Adachi was known as the “people’s lawyer,” who gave voice to the voiceless and powerless. To those in society who were invisible, he gave them a place at the table and in the courtrooms. He embraced his role as a watchdog for police and prosecutorial misconduct, always fighting for justice system reform.

Adachi always celebrated his Japanese 
heritage and his roots in the Japanese American community. He was involved in and supportive of several community organizations and activities, including the board of directors of the San Francisco JACL chapter.

His family’s experience of incarceration during World War II, because of their Japanese ethnicity, shaped Adachi and had a deep and lasting influence on his life. At a rally last year protesting the White House policy of separating immigrant children from their families, Adachi stated, “This is a very personal issue to me. My parents and grandparents, along with 120,000 Japanese Americans, were interned. During World War II, my mother was 6 years old and sent to Arkansas for four years without a trial. We said it would never happen again, and it is. And that’s why it’s so important that we make sure that people are properly represented.”

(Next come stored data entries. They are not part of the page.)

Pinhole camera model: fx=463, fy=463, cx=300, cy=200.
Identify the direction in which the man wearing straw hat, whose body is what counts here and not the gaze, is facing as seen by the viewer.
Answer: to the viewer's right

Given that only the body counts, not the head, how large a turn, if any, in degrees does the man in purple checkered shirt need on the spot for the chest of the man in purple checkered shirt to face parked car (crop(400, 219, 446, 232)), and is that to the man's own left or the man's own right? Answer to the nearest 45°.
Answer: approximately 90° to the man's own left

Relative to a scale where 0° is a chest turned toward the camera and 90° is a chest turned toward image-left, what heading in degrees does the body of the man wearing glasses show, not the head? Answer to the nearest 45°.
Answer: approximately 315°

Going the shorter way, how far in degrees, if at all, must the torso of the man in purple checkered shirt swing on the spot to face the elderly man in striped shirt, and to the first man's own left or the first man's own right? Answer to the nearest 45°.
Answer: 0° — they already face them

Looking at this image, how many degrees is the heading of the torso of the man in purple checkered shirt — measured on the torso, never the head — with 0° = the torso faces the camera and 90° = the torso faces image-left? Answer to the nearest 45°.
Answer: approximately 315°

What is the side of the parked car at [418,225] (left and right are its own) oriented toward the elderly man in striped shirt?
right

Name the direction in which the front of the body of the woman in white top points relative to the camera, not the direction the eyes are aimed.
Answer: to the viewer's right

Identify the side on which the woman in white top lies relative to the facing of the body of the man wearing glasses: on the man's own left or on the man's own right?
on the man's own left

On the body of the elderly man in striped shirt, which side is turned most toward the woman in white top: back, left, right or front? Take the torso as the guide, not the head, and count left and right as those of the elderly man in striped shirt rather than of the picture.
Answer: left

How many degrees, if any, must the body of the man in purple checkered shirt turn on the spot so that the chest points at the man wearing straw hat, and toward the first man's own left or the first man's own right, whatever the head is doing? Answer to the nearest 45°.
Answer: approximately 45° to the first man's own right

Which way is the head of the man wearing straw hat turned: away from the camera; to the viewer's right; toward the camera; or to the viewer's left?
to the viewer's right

“Jeff would fill up a room whenever he entered,” said Hayashi. “If it was a courtroom, he would walk in ready and prepared to fight for his client. If it was a community function, he would greet friends with a big smile, warm handshake or hug. Despite his stature and all his awards, he was a modest, down-to-earth guy; he showed concern for people, had a good sense of humor and was genuine.”

Adachi loved life, his family, his job, his community, his colleagues and friends. He gave fully of himself to everyone and every endeavor.

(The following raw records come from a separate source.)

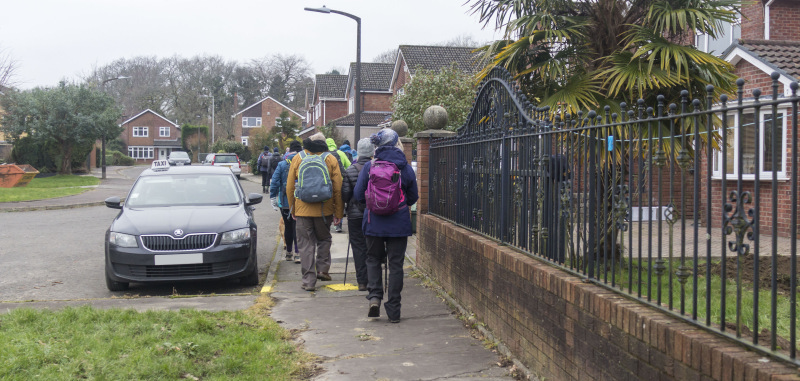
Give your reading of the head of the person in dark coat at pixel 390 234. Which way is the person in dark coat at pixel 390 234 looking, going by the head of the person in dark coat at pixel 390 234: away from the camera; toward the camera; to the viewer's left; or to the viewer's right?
away from the camera

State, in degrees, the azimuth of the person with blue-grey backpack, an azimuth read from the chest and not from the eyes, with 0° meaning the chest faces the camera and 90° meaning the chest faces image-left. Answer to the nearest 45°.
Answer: approximately 180°

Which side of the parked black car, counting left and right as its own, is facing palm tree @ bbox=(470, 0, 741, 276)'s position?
left

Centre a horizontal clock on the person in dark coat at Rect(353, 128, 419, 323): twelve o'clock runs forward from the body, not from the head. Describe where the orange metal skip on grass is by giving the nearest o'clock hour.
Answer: The orange metal skip on grass is roughly at 11 o'clock from the person in dark coat.

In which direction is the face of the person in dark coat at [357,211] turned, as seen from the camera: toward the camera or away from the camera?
away from the camera

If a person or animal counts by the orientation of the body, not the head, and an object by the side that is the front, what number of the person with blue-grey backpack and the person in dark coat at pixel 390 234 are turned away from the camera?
2

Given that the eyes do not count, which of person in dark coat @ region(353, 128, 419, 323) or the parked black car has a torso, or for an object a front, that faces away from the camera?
the person in dark coat

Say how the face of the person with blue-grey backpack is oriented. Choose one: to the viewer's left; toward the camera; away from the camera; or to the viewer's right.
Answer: away from the camera

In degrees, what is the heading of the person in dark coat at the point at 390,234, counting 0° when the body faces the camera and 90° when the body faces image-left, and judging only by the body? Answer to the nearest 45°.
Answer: approximately 180°

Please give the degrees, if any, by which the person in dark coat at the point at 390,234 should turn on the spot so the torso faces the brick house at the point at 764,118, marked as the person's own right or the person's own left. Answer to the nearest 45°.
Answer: approximately 45° to the person's own right

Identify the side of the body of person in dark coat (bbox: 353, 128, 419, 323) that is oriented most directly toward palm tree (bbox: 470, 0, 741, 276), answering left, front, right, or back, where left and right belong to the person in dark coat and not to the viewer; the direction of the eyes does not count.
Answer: right

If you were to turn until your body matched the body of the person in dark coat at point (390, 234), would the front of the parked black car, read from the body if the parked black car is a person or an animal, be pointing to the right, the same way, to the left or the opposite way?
the opposite way
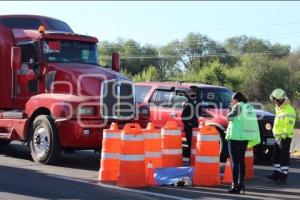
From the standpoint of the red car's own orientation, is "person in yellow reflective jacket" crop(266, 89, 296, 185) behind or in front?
in front

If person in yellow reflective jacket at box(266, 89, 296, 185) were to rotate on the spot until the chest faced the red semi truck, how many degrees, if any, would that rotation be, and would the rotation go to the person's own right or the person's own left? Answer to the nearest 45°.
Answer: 0° — they already face it

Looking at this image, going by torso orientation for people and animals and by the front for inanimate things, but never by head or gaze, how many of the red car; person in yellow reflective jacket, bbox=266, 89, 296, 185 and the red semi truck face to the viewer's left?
1

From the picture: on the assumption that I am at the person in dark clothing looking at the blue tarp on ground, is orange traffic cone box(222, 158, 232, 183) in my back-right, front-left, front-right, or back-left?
front-left

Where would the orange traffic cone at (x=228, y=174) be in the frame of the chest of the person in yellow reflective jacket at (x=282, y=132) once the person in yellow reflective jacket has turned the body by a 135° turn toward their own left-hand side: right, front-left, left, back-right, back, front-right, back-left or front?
right

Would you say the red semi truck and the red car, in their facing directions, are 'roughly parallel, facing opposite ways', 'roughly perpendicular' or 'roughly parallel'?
roughly parallel

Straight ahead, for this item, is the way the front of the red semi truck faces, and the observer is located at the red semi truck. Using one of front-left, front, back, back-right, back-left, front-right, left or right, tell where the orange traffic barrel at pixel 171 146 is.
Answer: front

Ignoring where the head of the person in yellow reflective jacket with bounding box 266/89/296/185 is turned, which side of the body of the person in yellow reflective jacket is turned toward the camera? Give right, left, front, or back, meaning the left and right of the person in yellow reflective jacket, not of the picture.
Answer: left

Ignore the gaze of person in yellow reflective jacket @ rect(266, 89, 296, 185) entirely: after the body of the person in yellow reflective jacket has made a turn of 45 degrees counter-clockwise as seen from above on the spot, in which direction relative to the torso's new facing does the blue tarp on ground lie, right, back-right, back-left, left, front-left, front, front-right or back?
front

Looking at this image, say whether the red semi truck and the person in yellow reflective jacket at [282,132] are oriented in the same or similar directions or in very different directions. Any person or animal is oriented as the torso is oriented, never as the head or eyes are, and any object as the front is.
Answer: very different directions

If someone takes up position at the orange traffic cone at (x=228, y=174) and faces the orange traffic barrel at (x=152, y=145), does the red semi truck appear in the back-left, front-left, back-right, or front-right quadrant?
front-right

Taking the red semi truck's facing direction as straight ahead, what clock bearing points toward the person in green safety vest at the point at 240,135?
The person in green safety vest is roughly at 12 o'clock from the red semi truck.

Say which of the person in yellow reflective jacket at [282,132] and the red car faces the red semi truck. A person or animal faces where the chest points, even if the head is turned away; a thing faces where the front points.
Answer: the person in yellow reflective jacket

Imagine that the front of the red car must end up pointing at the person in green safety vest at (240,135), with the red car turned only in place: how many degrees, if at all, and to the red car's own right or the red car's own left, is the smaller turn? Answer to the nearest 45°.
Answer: approximately 45° to the red car's own right

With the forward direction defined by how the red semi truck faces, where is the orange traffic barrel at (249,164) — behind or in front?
in front
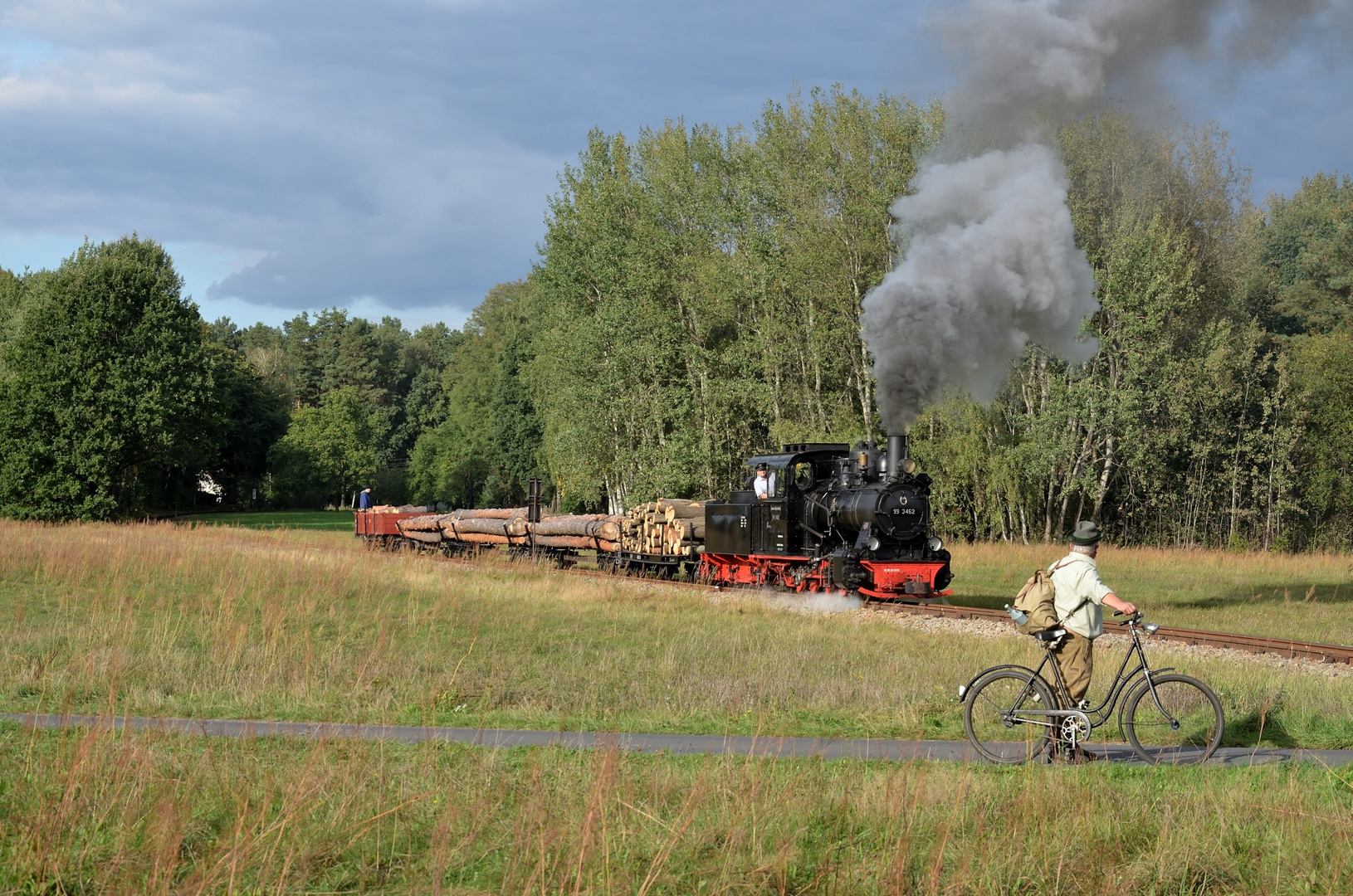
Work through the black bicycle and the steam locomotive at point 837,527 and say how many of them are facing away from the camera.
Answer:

“The JACL celebrates the life of Jeff Adachi and all he did for the San Francisco community in fighting for social justice,” said JACL Executive Director David Inoue. “He exemplified the very best of humanity by dedicating his life to uplift others. We mourn his passing and offer our sympathy to his family, his wife, Mutsuko, and daughter, Lauren.”

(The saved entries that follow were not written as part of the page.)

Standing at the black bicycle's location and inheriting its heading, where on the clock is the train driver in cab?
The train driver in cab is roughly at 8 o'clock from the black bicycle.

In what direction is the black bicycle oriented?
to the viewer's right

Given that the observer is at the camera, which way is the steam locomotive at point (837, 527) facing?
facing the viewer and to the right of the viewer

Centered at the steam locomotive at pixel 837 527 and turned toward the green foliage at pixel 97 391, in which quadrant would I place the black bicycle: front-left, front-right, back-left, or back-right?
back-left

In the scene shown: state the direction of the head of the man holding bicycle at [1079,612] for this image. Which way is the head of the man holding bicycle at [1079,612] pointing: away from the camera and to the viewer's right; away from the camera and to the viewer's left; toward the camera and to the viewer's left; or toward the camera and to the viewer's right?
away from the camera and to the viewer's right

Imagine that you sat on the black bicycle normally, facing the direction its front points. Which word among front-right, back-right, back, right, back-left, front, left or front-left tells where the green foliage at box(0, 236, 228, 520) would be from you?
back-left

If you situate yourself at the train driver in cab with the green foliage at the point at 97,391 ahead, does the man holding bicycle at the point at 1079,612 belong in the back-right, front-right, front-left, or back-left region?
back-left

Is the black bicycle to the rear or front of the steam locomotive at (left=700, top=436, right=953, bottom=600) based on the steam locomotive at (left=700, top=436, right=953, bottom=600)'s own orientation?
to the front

During the evening vigil on the steps of City Hall on Feb. 27, Rudy Corpuz, founder and director of United Playaz, a neighborhood youth empowerment organization dedicated to redirecting youth to avoid the path to violent activities, passionately spoke about Adachi’s fight for justice. (Photo: Courtesy of Roji Oyama)

More than 1,000 people gathered at an evening vigil that was held for Adachi on Feb. 27 at his office, followed by a march to City Hall in remembrance of Adachi’s fight for human rights and compassion. Participants there called Adachi a “warrior who fought for people who suffered injustices.”

Among the many outspoken speakers was Rudy Corpuz, founder and director of United Playaz, a neighborhood youth empowerment organization, who spoke passionately about Adachi’s fight for justice.

The Asian Art Museum also held a memorial tribute dedicated to Adachi’s life and accomplishments 
at Samsung Hall on 
March 1. The event featured Adachi’s 60-minute documentary “Defender,” as well as guest speakers that included Francisco Ugarte, immigration attorney, San Francisco Public Defender’s Office; Michelle Tong, deputy public defender, San Francisco Public Defender’s Office; Jay Xu, director/CEO, Asian Art Museum; and Matt Gonzalez, chief attorney, San Francisco Public Defender’s Office.

Gonzalez, Adachi’s 
second-in-command, was appointed by Mayor London Breed to take over day-to-day operations following Adachi’s unexpected death. Breed has not yet indicated whom she will choose to replace Adachi before the seat is filled in the Nov. 5 election.

An official memorial was held on March 4 at City Hall. Speakers included Breed; former San Francisco Mayor Willie Brown; Japanese Cultural and Community Center of Northern California’s Paul Osaki; Adachi’s brother, Stan; and Rev. Ronald Kobata of the Buddhist Church of San Francisco.